§ **Supplied text**
▬▬▬
In fact they are not even close,since the goal post gets further and further away. The more learned about the conditions for a single cell the more levels of complexity are encountered.

Profligate predictions are made all the time by Origin of Life researchers about achieving their goal and it being just around the corner. Tour compares this with someone in the 15th century declaring they could go to the moon.

Barend Vlaardingerbroek said...

Tour is a well-known stuntman who, like most of his ilk, is not above deliberate falsification of the words of others. (Funny how you never got back to us when challenged about that so-called Dawkins quote...... but oh so typical).
No, nobody claims to have 'made life'. Since 1828, the definition of 'life' has become more and more difficult. The consensus now is that life is what life does, not what life is; life and non-life vary quantitatively, not qualitatively.
▬▬▬
§ **What to produce**
Write out the part of the origin-of-life discussion that begins at the words "In fact they" and stops after "Barend Vlaardingerbroek said...".

§ **Study material**
▬▬▬
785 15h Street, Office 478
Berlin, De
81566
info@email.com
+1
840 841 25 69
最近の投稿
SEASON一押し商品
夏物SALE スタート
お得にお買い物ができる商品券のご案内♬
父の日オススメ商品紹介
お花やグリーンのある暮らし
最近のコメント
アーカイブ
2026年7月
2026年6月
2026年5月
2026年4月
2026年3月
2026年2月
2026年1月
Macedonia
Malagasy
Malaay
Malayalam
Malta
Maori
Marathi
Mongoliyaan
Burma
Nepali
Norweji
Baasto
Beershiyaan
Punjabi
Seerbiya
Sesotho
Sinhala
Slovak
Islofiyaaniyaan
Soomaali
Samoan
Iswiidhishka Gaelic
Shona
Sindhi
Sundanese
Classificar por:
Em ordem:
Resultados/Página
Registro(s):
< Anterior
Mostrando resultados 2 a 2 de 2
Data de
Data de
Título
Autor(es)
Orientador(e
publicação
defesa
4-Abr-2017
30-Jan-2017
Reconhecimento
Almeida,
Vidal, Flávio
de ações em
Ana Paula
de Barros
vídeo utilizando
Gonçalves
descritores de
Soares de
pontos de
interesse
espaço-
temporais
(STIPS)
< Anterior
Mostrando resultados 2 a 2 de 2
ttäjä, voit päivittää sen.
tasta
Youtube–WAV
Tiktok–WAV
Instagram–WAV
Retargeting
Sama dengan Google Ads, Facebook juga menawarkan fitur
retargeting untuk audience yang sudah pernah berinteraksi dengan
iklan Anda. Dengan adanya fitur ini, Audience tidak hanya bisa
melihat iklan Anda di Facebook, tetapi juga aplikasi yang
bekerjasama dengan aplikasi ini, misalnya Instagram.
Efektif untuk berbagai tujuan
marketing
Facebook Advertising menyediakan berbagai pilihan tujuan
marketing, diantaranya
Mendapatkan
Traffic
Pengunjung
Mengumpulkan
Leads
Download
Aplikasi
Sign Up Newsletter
▬▬▬
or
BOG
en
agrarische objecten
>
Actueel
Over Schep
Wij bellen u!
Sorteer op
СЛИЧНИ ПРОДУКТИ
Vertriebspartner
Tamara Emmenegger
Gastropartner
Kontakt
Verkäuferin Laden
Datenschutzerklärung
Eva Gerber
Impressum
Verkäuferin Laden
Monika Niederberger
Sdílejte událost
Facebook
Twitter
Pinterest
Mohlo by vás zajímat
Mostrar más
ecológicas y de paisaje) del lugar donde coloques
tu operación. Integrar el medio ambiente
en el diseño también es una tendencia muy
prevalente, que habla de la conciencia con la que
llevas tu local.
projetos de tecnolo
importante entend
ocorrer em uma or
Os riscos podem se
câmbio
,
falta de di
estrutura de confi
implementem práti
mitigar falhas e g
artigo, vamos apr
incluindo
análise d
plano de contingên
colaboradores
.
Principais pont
▬▬▬
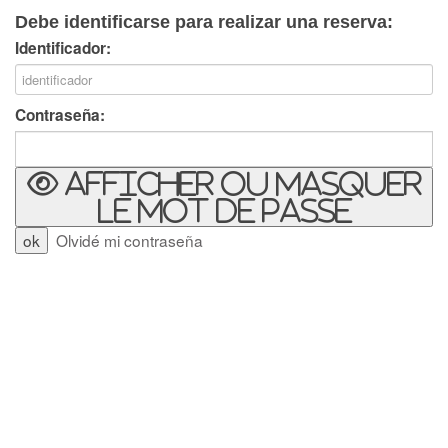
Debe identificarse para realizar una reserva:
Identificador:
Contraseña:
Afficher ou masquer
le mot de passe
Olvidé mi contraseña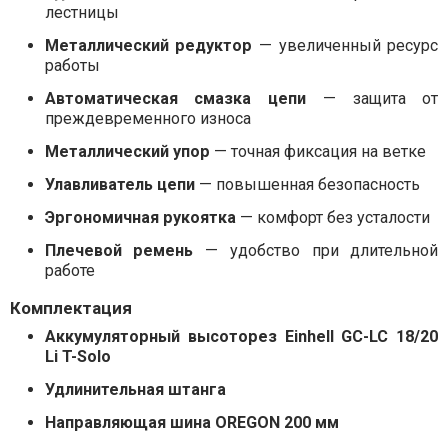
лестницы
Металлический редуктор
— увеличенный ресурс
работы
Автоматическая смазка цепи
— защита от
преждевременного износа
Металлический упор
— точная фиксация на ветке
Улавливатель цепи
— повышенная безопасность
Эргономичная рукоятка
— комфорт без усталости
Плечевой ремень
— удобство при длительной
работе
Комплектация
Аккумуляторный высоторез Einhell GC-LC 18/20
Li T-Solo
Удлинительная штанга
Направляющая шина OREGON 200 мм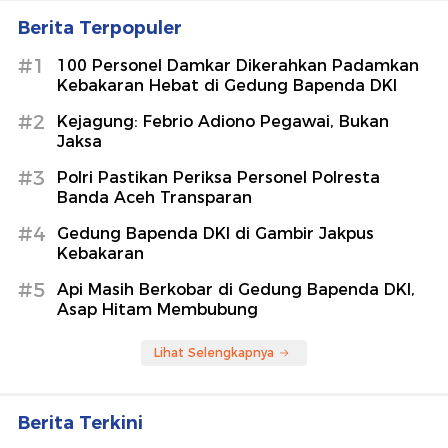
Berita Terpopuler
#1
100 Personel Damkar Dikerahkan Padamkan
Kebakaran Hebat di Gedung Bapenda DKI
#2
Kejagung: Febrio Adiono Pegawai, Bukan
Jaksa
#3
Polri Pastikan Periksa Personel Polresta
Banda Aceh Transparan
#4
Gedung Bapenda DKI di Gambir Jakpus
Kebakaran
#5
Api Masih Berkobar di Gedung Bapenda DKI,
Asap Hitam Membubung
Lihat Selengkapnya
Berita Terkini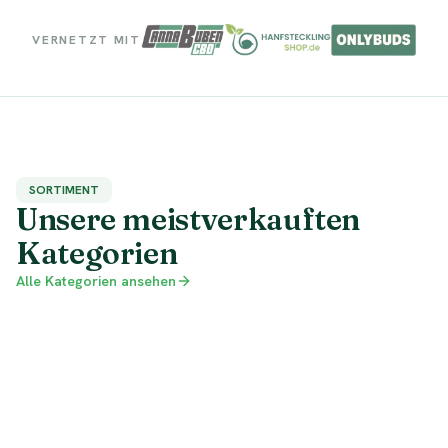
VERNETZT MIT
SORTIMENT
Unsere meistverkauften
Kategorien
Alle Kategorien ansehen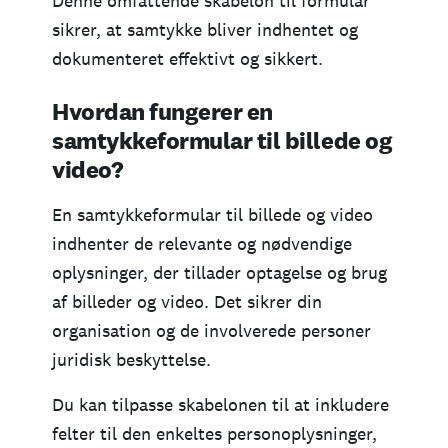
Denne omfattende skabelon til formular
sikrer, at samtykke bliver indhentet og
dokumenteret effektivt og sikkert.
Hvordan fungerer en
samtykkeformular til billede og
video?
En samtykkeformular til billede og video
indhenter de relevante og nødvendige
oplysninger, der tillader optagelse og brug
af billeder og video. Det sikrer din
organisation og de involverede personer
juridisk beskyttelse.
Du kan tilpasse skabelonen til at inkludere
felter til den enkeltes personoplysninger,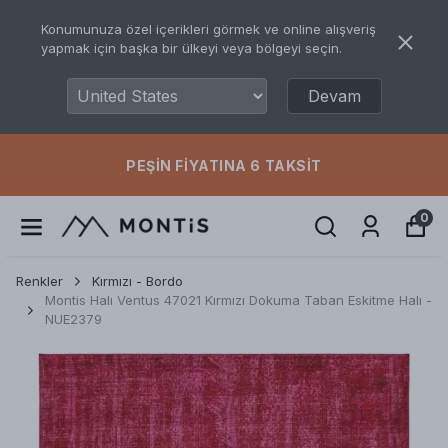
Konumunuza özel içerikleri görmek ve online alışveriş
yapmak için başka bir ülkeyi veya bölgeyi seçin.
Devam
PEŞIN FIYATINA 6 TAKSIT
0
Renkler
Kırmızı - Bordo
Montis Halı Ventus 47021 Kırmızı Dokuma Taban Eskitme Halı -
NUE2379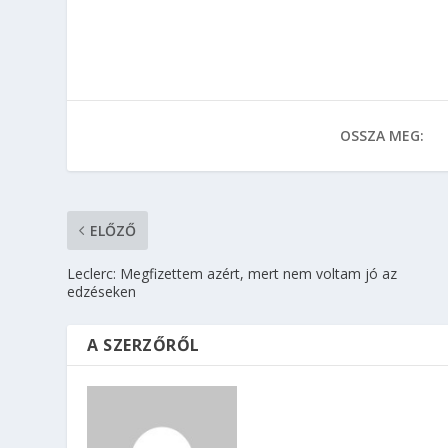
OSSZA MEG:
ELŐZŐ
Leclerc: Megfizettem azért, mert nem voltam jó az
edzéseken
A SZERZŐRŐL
▬▬▬
§ **Solution for this exercise**
In fact they are not even close,since the goal post gets further and further away. The more learned about the conditions for a single cell the more levels of complexity are encountered.

Profligate predictions are made all the time by Origin of Life researchers about achieving their goal and it being just around the corner. Tour compares this with someone in the 15th century declaring they could go to the moon.

Barend Vlaardingerbroek said...